- MATERIAL FOR THIS TASK -
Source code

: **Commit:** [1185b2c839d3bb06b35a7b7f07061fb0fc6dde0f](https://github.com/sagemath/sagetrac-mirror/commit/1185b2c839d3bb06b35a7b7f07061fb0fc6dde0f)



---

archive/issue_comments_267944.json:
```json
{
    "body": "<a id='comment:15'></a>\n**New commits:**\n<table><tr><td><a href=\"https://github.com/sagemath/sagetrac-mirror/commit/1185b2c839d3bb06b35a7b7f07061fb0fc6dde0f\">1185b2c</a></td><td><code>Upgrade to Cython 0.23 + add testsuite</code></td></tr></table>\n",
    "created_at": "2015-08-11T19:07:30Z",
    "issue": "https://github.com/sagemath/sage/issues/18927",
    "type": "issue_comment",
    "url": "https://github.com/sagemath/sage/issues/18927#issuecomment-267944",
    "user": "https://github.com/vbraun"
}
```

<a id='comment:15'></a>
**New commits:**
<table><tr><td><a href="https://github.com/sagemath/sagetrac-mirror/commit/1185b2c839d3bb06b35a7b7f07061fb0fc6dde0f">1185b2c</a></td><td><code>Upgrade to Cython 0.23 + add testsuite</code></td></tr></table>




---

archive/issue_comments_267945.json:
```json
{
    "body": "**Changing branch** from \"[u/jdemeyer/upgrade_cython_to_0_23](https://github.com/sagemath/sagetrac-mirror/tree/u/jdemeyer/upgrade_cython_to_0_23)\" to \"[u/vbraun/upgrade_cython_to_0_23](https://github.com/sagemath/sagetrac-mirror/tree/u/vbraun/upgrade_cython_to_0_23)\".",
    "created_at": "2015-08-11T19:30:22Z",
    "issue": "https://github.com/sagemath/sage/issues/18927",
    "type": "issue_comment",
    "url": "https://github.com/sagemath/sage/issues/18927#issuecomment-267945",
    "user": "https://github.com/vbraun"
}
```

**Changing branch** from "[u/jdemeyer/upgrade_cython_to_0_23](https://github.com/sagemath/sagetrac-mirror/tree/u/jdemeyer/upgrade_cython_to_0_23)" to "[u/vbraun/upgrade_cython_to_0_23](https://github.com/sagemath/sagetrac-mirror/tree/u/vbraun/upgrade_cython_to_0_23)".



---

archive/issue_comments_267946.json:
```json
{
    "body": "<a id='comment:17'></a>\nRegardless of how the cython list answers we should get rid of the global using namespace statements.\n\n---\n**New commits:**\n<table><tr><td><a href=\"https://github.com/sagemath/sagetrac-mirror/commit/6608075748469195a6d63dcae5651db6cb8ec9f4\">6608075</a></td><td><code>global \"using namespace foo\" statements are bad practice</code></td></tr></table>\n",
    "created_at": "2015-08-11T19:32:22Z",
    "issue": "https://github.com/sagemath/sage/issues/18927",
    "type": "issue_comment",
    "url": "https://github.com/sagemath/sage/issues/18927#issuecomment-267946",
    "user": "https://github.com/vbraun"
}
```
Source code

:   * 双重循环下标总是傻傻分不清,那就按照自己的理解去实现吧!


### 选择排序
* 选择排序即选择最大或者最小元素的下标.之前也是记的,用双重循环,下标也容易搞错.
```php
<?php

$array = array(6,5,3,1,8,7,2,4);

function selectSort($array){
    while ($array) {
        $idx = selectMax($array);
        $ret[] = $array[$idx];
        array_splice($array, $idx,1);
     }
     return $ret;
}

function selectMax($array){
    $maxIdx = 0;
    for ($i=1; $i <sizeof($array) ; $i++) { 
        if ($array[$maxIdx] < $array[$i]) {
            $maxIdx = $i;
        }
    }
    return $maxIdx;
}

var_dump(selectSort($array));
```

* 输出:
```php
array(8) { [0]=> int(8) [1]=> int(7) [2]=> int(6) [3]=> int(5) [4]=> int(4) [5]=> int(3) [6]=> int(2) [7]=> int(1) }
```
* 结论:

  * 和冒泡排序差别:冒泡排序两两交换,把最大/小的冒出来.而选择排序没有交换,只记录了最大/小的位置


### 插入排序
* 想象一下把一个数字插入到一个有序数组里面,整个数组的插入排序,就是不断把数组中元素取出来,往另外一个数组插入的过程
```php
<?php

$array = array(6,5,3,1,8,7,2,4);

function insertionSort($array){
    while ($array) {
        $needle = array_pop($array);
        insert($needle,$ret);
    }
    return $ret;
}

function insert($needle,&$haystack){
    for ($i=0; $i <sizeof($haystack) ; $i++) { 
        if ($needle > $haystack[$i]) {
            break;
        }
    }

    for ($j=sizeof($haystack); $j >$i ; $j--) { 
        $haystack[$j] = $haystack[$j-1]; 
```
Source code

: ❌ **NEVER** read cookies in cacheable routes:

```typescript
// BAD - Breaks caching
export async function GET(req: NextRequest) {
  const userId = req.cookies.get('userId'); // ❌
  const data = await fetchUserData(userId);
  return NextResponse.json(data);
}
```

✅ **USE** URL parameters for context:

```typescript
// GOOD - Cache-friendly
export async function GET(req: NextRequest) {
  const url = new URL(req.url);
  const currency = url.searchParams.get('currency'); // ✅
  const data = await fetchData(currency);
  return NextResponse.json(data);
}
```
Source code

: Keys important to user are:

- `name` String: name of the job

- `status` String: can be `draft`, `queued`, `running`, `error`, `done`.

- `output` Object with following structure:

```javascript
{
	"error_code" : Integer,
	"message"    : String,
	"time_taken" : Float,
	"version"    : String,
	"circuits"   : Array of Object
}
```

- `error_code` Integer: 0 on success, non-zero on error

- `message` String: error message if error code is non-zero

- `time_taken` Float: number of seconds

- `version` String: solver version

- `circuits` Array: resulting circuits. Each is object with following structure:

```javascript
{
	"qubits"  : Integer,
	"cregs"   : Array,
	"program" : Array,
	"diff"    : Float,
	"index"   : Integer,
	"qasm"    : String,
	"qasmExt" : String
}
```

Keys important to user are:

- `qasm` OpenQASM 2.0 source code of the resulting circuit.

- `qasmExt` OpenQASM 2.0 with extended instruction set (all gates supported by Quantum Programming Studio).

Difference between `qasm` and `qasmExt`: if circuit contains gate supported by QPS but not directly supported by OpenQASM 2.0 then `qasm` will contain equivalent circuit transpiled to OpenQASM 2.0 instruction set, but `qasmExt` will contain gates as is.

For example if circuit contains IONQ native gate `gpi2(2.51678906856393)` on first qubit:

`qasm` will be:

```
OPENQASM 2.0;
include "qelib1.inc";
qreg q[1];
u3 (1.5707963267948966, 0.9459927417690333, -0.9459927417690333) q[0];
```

- WHAT YOU NEED TO DO -
Copy each line of the records verbatim.

- ANSWER FOR THIS EXERCISE -
Source code

: **Commit:** [1185b2c839d3bb06b35a7b7f07061fb0fc6dde0f](https://github.com/sagemath/sagetrac-mirror/commit/1185b2c839d3bb06b35a7b7f07061fb0fc6dde0f)



---

archive/issue_comments_267944.json:
```json
{
    "body": "<a id='comment:15'></a>\n**New commits:**\n<table><tr><td><a href=\"https://github.com/sagemath/sagetrac-mirror/commit/1185b2c839d3bb06b35a7b7f07061fb0fc6dde0f\">1185b2c</a></td><td><code>Upgrade to Cython 0.23 + add testsuite</code></td></tr></table>\n",
    "created_at": "2015-08-11T19:07:30Z",
    "issue": "https://github.com/sagemath/sage/issues/18927",
    "type": "issue_comment",
    "url": "https://github.com/sagemath/sage/issues/18927#issuecomment-267944",
    "user": "https://github.com/vbraun"
}
```

<a id='comment:15'></a>
**New commits:**
<table><tr><td><a href="https://github.com/sagemath/sagetrac-mirror/commit/1185b2c839d3bb06b35a7b7f07061fb0fc6dde0f">1185b2c</a></td><td><code>Upgrade to Cython 0.23 + add testsuite</code></td></tr></table>




---

archive/issue_comments_267945.json:
```json
{
    "body": "**Changing branch** from \"[u/jdemeyer/upgrade_cython_to_0_23](https://github.com/sagemath/sagetrac-mirror/tree/u/jdemeyer/upgrade_cython_to_0_23)\" to \"[u/vbraun/upgrade_cython_to_0_23](https://github.com/sagemath/sagetrac-mirror/tree/u/vbraun/upgrade_cython_to_0_23)\".",
    "created_at": "2015-08-11T19:30:22Z",
    "issue": "https://github.com/sagemath/sage/issues/18927",
    "type": "issue_comment",
    "url": "https://github.com/sagemath/sage/issues/18927#issuecomment-267945",
    "user": "https://github.com/vbraun"
}
```

**Changing branch** from "[u/jdemeyer/upgrade_cython_to_0_23](https://github.com/sagemath/sagetrac-mirror/tree/u/jdemeyer/upgrade_cython_to_0_23)" to "[u/vbraun/upgrade_cython_to_0_23](https://github.com/sagemath/sagetrac-mirror/tree/u/vbraun/upgrade_cython_to_0_23)".



---

archive/issue_comments_267946.json:
```json
{
    "body": "<a id='comment:17'></a>\nRegardless of how the cython list answers we should get rid of the global using namespace statements.\n\n---\n**New commits:**\n<table><tr><td><a href=\"https://github.com/sagemath/sagetrac-mirror/commit/6608075748469195a6d63dcae5651db6cb8ec9f4\">6608075</a></td><td><code>global \"using namespace foo\" statements are bad practice</code></td></tr></table>\n",
    "created_at": "2015-08-11T19:32:22Z",
    "issue": "https://github.com/sagemath/sage/issues/18927",
    "type": "issue_comment",
    "url": "https://github.com/sagemath/sage/issues/18927#issuecomment-267946",
    "user": "https://github.com/vbraun"
}
```
Source code

:   * 双重循环下标总是傻傻分不清,那就按照自己的理解去实现吧!


### 选择排序
* 选择排序即选择最大或者最小元素的下标.之前也是记的,用双重循环,下标也容易搞错.
```php
<?php

$array = array(6,5,3,1,8,7,2,4);

function selectSort($array){
    while ($array) {
        $idx = selectMax($array);
        $ret[] = $array[$idx];
        array_splice($array, $idx,1);
     }
     return $ret;
}

function selectMax($array){
    $maxIdx = 0;
    for ($i=1; $i <sizeof($array) ; $i++) { 
        if ($array[$maxIdx] < $array[$i]) {
            $maxIdx = $i;
        }
    }
    return $maxIdx;
}

var_dump(selectSort($array));
```

* 输出:
```php
array(8) { [0]=> int(8) [1]=> int(7) [2]=> int(6) [3]=> int(5) [4]=> int(4) [5]=> int(3) [6]=> int(2) [7]=> int(1) }
```
* 结论:

  * 和冒泡排序差别:冒泡排序两两交换,把最大/小的冒出来.而选择排序没有交换,只记录了最大/小的位置


### 插入排序
* 想象一下把一个数字插入到一个有序数组里面,整个数组的插入排序,就是不断把数组中元素取出来,往另外一个数组插入的过程
```php
<?php

$array = array(6,5,3,1,8,7,2,4);

function insertionSort($array){
    while ($array) {
        $needle = array_pop($array);
        insert($needle,$ret);
    }
    return $ret;
}

function insert($needle,&$haystack){
    for ($i=0; $i <sizeof($haystack) ; $i++) { 
        if ($needle > $haystack[$i]) {
            break;
        }
    }

    for ($j=sizeof($haystack); $j >$i ; $j--) { 
        $haystack[$j] = $haystack[$j-1]; 
```
Source code

: ❌ **NEVER** read cookies in cacheable routes:

```typescript
// BAD - Breaks caching
export async function GET(req: NextRequest) {
  const userId = req.cookies.get('userId'); // ❌
  const data = await fetchUserData(userId);
  return NextResponse.json(data);
}
```

✅ **USE** URL parameters for context:

```typescript
// GOOD - Cache-friendly
export async function GET(req: NextRequest) {
  const url = new URL(req.url);
  const currency = url.searchParams.get('currency'); // ✅
  const data = await fetchData(currency);
  return NextResponse.json(data);
}
```
Source code

: Keys important to user are:

- `name` String: name of the job

- `status` String: can be `draft`, `queued`, `running`, `error`, `done`.

- `output` Object with following structure:

```javascript
{
	"error_code" : Integer,
	"message"    : String,
	"time_taken" : Float,
	"version"    : String,
	"circuits"   : Array of Object
}
```

- `error_code` Integer: 0 on success, non-zero on error

- `message` String: error message if error code is non-zero

- `time_taken` Float: number of seconds

- `version` String: solver version

- `circuits` Array: resulting circuits. Each is object with following structure:

```javascript
{
	"qubits"  : Integer,
	"cregs"   : Array,
	"program" : Array,
	"diff"    : Float,
	"index"   : Integer,
	"qasm"    : String,
	"qasmExt" : String
}
```

Keys important to user are:

- `qasm` OpenQASM 2.0 source code of the resulting circuit.

- `qasmExt` OpenQASM 2.0 with extended instruction set (all gates supported by Quantum Programming Studio).

Difference between `qasm` and `qasmExt`: if circuit contains gate supported by QPS but not directly supported by OpenQASM 2.0 then `qasm` will contain equivalent circuit transpiled to OpenQASM 2.0 instruction set, but `qasmExt` will contain gates as is.

For example if circuit contains IONQ native gate `gpi2(2.51678906856393)` on first qubit:

`qasm` will be:

```
OPENQASM 2.0;
include "qelib1.inc";
qreg q[1];
u3 (1.5707963267948966, 0.9459927417690333, -0.9459927417690333) q[0];
```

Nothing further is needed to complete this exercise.